Captivity is the only life Zoey has ever known, and escaping her heavily armed captors is no easy task, but she’s determined to leave before she is subjected to the next round of tests…a program that no other woman has ever returned from. Even if she’s successful, Zoey has no idea what she’ll encounter in the strange new world beyond the facility’s walls. Winning her freedom will take brutality she never imagined she possessed, as well as all her strength and cunning—but Zoey is ready for war.

Review:

'The Last Girl' is set in the future, where some unknown development means girls stopped being born. Thus, the end of the world as we know it. No women means no procreation, and one organisation, NOA, is out to change this, whether the girls have a choice or not.

Zoey, 20, has been in the facility most of her life. The girls there don't have a surname, they're told when to eat, what to do, and once they're 21, they're taken away for what they think is to reunite with their parents. Zoey, however, doesn't always play to their rules, and it finds her in a world of trouble. Once Zoey finds the secrets of the organisation and breaks out, she must find a way to save the other girls, before it's too late.

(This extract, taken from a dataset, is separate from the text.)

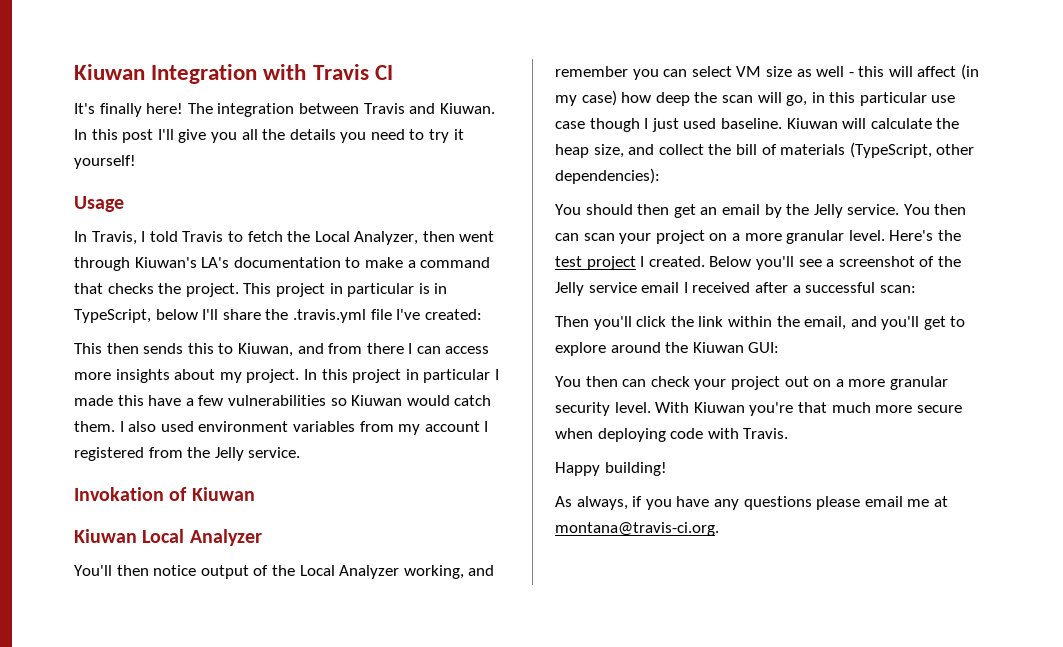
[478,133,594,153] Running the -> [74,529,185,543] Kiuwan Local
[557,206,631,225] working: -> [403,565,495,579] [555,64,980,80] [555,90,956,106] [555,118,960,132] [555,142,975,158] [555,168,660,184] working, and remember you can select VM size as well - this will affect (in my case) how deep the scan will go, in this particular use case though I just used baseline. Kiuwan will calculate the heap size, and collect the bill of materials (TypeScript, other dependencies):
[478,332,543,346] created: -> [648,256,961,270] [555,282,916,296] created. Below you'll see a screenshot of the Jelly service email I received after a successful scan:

I downloaded this book from Kindle Unlimited because the blurb had me intrigued. A world where girls stopped being born? How interesting. The beginning of the book I really liked. I loved the imaginings of this facility that had been created in an effort to save the population, and I felt for Zoey and the other girls. However, as time went on, my interest lowered.

I found myself really intrigued during parts of the book, but utterly bored with others. I think the action scenes of the book just weren't to my liking because of personal preference. That being said, I can imagine it making a good film. There were some other aspects of the book that made me question Zoey's female decisions and feelings, and then of course I realised the author was male. No disrespect, but sometimes it can just be quite telling. 

Overall, I didn't hate the book. I appreciated the story and the imagining behind it, but as a personal preference, I found myself quite bored during parts. I've since found out that it is a series, and unfortunately, I won't be reading the rest.